Partnership accounts (AS Level) Financial accounting


A partnership is formed when two or more people carry on a business together with the intention of making a profit. Partners must agree on how the business is run, including the amount of capital each contributes and how profits and losses are shared, typically laid out in a partnership agreement.

Partnership Act 1890

If the partners do not have an agreement in place, the Partnership Act 1890 governs their rights and duties. These statutory provisions apply unless explicitly varied by the partners.

The key provisions of the Partnership Act 1890 are:

  • Partners will share profits and losses equally.
  • All partners are entitled to contribute equally to the capital.
  • Partners are not entitled to salaries.
  • Partners are not entitled to interest on the capital they have contributed.
  • Partners are not charged interest on their drawings.
  • Partners are entitled to interest at 5% per annum on loans they make to the partnership.

 Partner Remuneration and Appropriation

Unlike a sole trader, where all profit belongs to the owner, a partnership requires a method to show how profit or loss is divided.

The Appropriation Account

The division of profit is shown through the appropriation account, which is a continuation of the income statement. It starts with the profit or loss for the year brought down from the income statement.

The following items are treated as appropriations of profit:

  • Partners’ salaries.
  • Interest on partners’ drawings.
  • Interest on partners’ capital.
  • Share of the residual profit.

Important Distinctions:

  • Partners' Salaries: These are never debited in the income statement as an expense (unlike employee salaries). A salary guarantees a partner income even if the firm makes no profit.
  • Interest on Partners’ Loans: Interest on a loan made by a partner to the firm is not an appropriation of profit; it is an expense that must be debited in the income statement before the profit for the year is calculated, just as if the firm had borrowed from a bank.

 Partnership Ledger Accounts

Partnerships typically require three specific accounts for each partner:

  1. Capital Account: Records the capital introduced by the partner and any capital withdrawn.

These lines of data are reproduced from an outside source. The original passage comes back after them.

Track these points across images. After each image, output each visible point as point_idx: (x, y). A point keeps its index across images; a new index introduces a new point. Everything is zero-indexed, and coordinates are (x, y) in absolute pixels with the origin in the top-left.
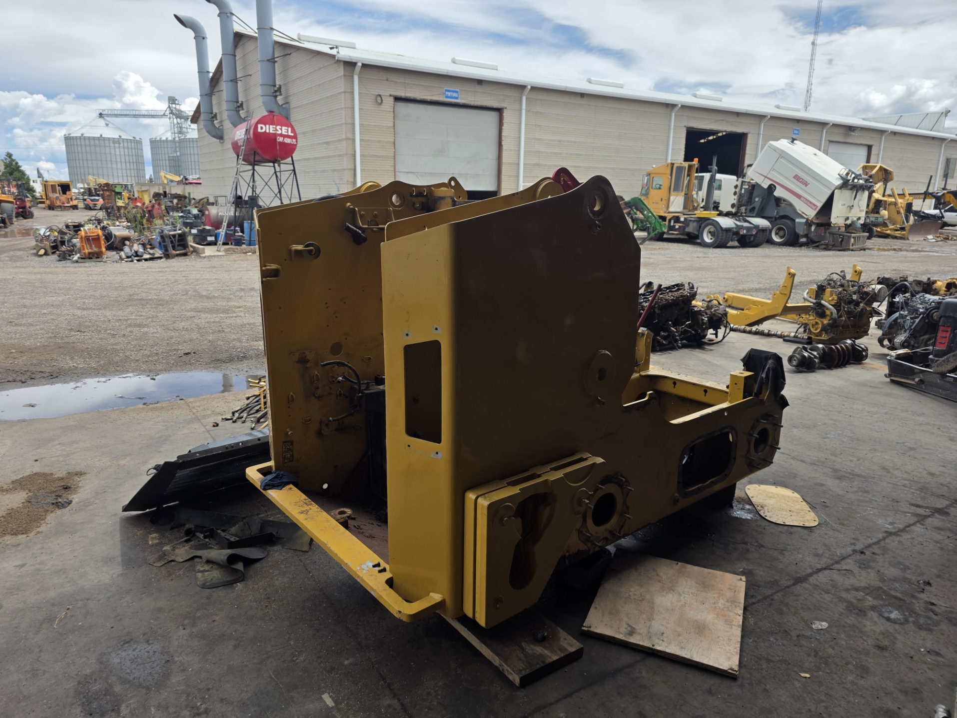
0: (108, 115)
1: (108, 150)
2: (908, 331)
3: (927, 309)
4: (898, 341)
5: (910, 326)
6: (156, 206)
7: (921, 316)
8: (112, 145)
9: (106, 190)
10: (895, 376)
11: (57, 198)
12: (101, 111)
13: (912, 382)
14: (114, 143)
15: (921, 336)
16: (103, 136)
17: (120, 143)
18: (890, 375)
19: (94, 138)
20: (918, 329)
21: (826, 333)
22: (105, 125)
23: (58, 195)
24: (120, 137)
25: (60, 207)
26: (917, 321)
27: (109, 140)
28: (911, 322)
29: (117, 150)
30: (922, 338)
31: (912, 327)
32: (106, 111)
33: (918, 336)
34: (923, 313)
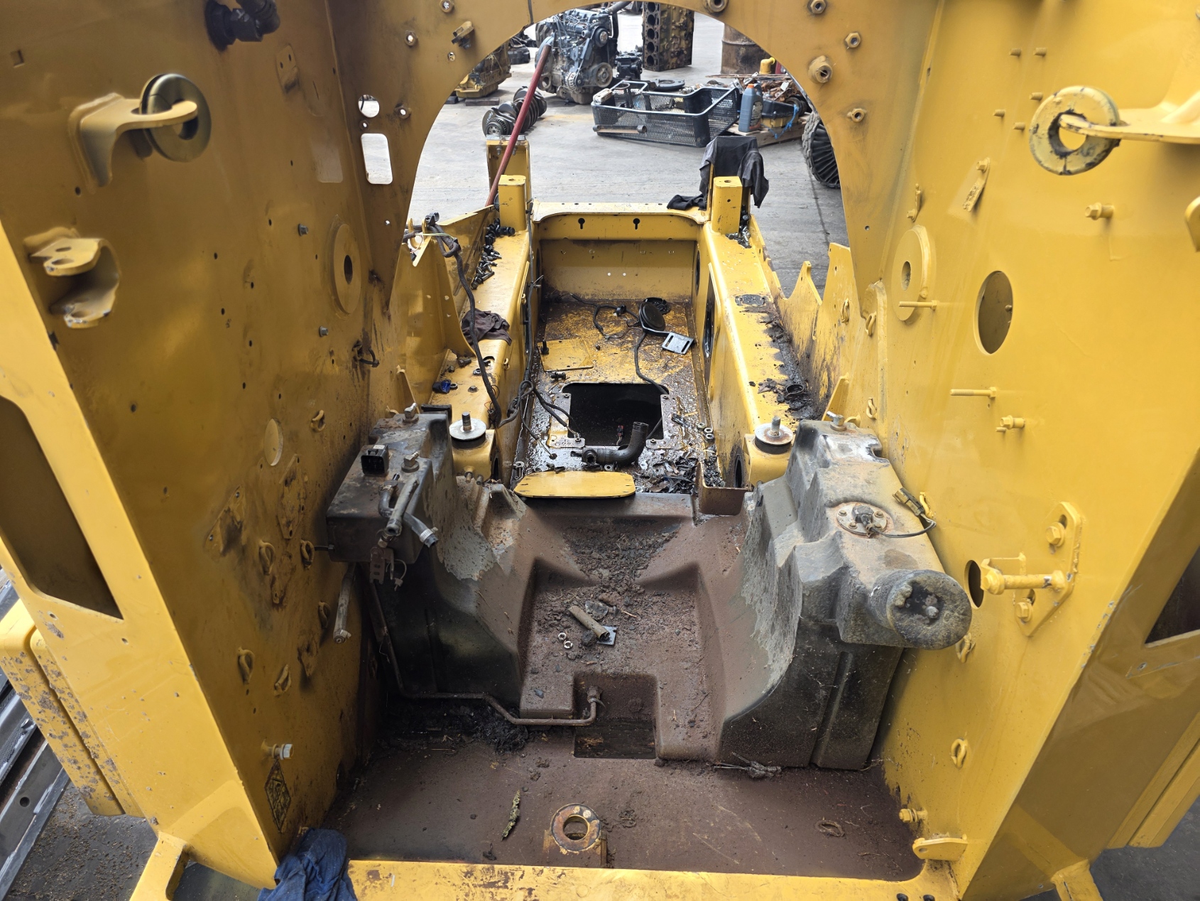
2: (576, 64)
3: (591, 30)
4: (570, 78)
5: (580, 55)
7: (588, 40)
10: (606, 128)
13: (636, 132)
15: (590, 67)
18: (599, 128)
20: (588, 58)
21: (478, 82)
26: (585, 47)
28: (579, 51)
30: (591, 69)
31: (582, 57)
33: (587, 67)
34: (589, 36)
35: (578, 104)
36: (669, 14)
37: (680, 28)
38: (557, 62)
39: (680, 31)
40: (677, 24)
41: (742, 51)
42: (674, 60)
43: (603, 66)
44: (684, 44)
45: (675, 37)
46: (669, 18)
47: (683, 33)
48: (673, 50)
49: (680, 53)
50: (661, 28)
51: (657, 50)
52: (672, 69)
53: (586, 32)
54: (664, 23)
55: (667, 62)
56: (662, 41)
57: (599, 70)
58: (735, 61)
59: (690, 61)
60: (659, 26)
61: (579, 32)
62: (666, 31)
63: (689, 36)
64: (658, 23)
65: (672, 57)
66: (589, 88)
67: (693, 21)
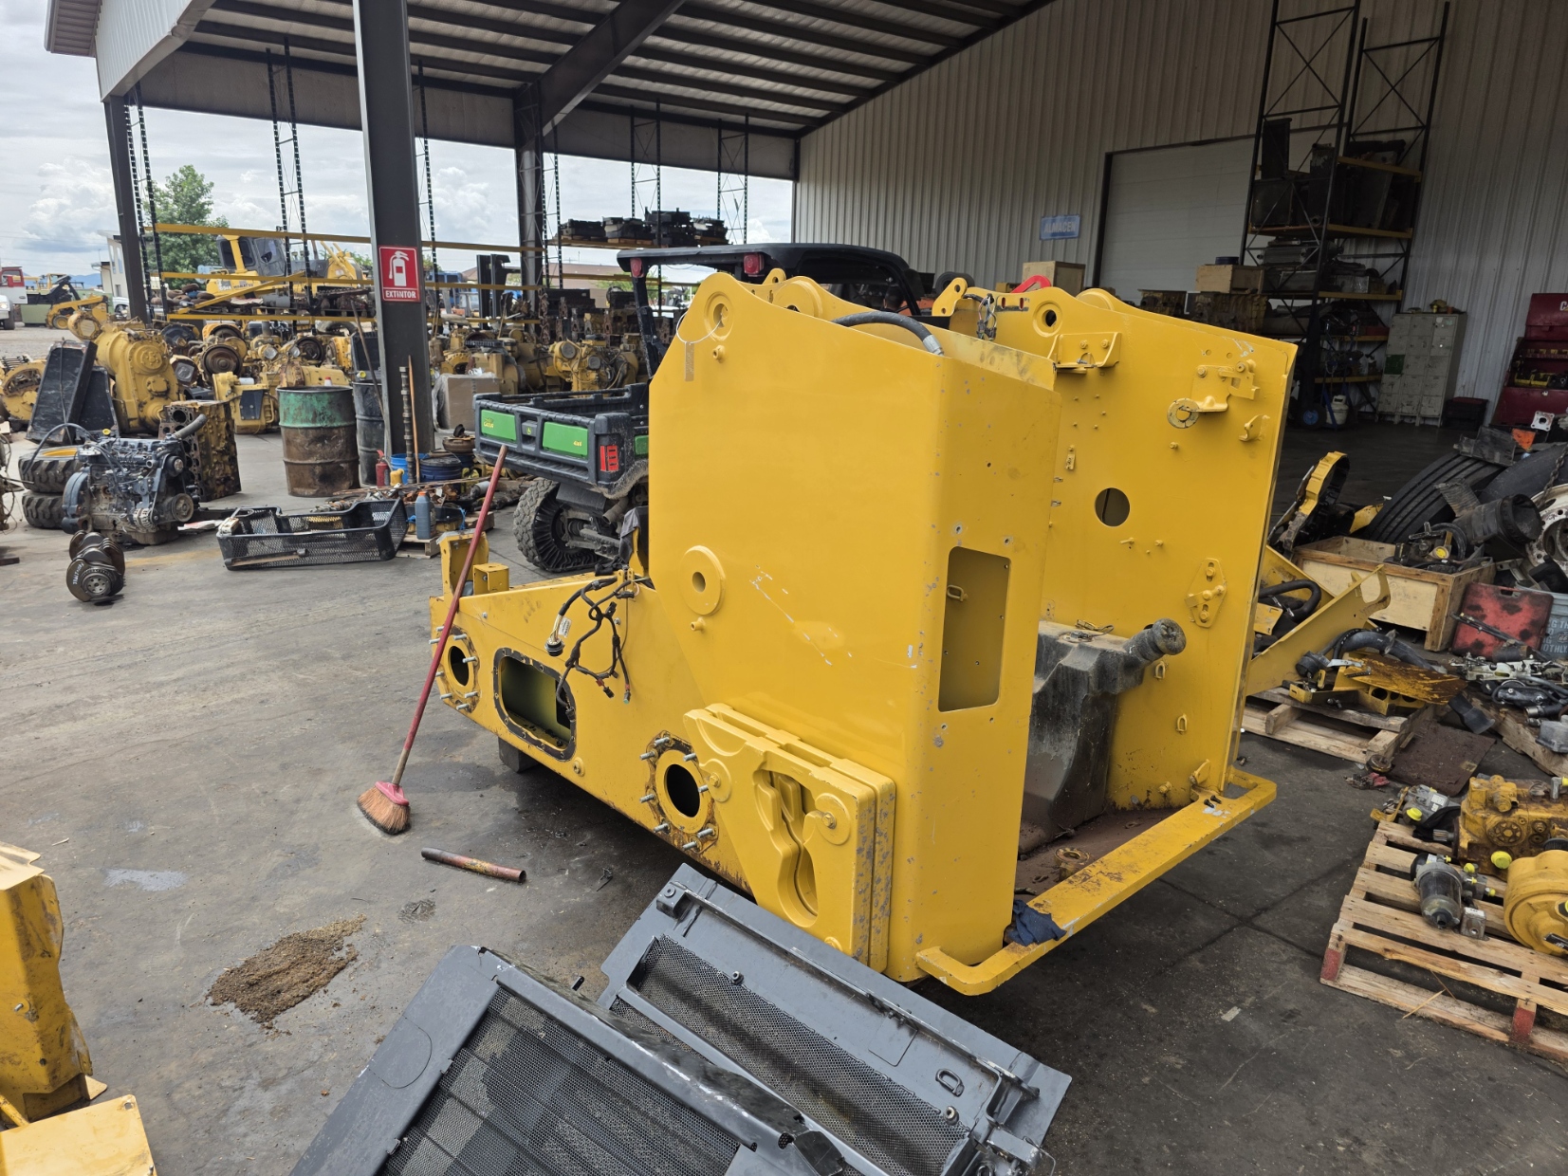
2: (148, 499)
3: (158, 459)
5: (150, 488)
7: (158, 470)
10: (237, 560)
13: (295, 557)
18: (232, 562)
26: (156, 479)
28: (147, 483)
30: (166, 503)
33: (162, 501)
34: (158, 466)
35: (148, 545)
36: (207, 439)
37: (222, 453)
38: (98, 501)
39: (222, 456)
40: (218, 448)
41: (318, 470)
42: (221, 488)
43: (181, 498)
44: (228, 469)
45: (217, 463)
46: (207, 443)
47: (226, 458)
48: (217, 477)
49: (227, 479)
50: (201, 454)
51: (200, 479)
52: (221, 497)
53: (153, 461)
54: (203, 449)
55: (213, 491)
56: (204, 468)
57: (177, 502)
58: (311, 481)
59: (238, 487)
60: (198, 453)
61: (140, 463)
62: (206, 457)
63: (233, 460)
64: (195, 449)
65: (218, 485)
66: (165, 525)
67: (234, 444)
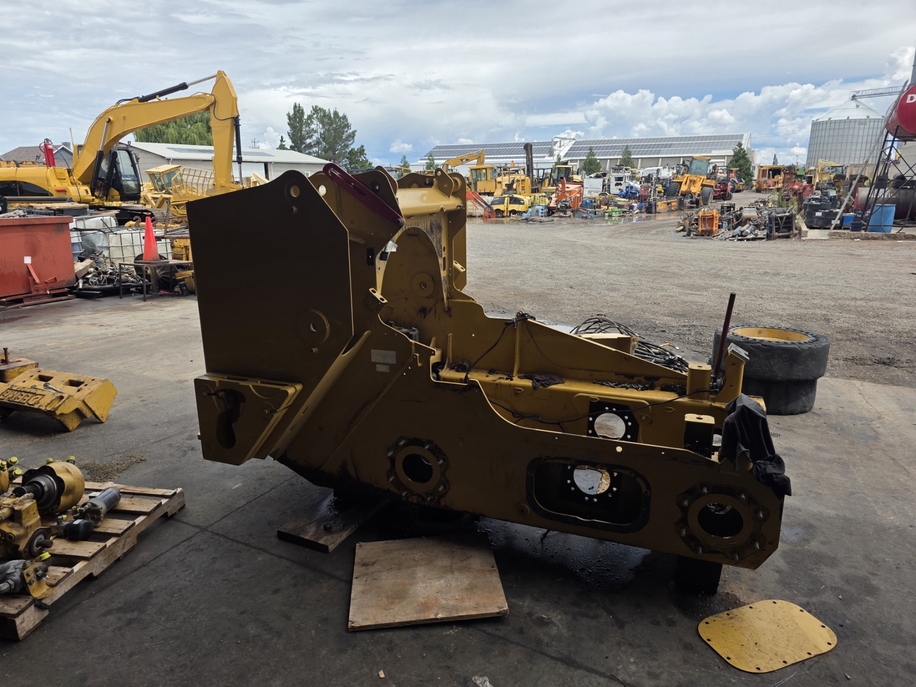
0: (862, 96)
1: (851, 132)
6: (808, 188)
8: (857, 126)
9: (787, 173)
11: (765, 181)
12: (855, 93)
14: (859, 124)
16: (850, 118)
17: (866, 124)
19: (840, 121)
22: (855, 107)
23: (766, 179)
24: (868, 117)
25: (766, 189)
27: (855, 122)
29: (861, 131)
32: (861, 92)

It is only adjusted for these and other items of a special nature, such as goodwill or profit on the revaluation of partnership assets.
  2. Current Account: Records the partner’s share of profits, losses, interest, and salary. The balance of the partner's drawings account is transferred to the debit side of their current account at year-end.
  3. Drawings Account: Records money or goods taken from the business by the partner for personal use.

If partners do not maintain current accounts, all double entries for interest, salaries, and profit shares must be completed directly in their capital accounts.

 Financial Statements

Income Statement

The income statement is prepared in exactly the same way as for a sole trader, noting that interest on a partner’s loan is included as an expense. The resultant profit for the year is then transferred to the appropriation account.

Statement of Financial Position (SFP)

The SFP for a partnership lists the assets and liabilities. The partners' total interest is shown by combining their Capital accounts and Current accounts.

Partnership Changes

A partnership change occurs when partners alter their profit-sharing ratio, admit a new partner, or when an existing partner retires or dies.

Revaluation of Assets

When a change occurs, partners may revalue the assets to reflect their market value. This is often done to reward existing partners for building up the business.

  • The resultant profit or loss on revaluation (an unrealised profit or loss) is shared between the partners in their current profit-sharing ratio.
  • This profit or loss is transferred to the partners’ capital accounts (not their current accounts).

Accounting for Goodwill

Goodwill is the amount by which the value of the partnership as a going concern exceeds the net value of its assets if they were sold separately. Goodwill must be accounted for whenever there is a change in the partnership.

If the partners decide not to open a goodwill account in their books (often because the value is subjective or to avoid overstating assets):

  1. Credit the partners' capital accounts with their share of goodwill in their old profit-sharing ratio.
  2. Debit the partners' capital accounts with their share of goodwill in their new profit-sharing ratio.

This process compensates the partner whose share of future profits (and thus future goodwill) is decreasing.

Apportionment of Profit

If a partnership change occurs mid-year, the profit for the financial year must be apportioned into periods before and after the change.

  • It is normally assumed that revenue has been earned evenly throughout the year, so profit is divided on a time basis.
  • The actual profits and losses (realised) incurred before the change are shared using the old ratio.
  • Subsequent profits/losses are shared using the new ratio.

 Advantages and Disadvantages

Aspect

Partnership

Advantages

Can raise more capital than a sole trader, provides a greater fund of knowledge and expertise, can offer a wider range of services, and losses are shared.

Disadvantages

Partners have less freedom to act independently, profits must be shared, and partners may be legally liable for the acts of other partners (unlimited liability for the firm's debts, unlike limited companies).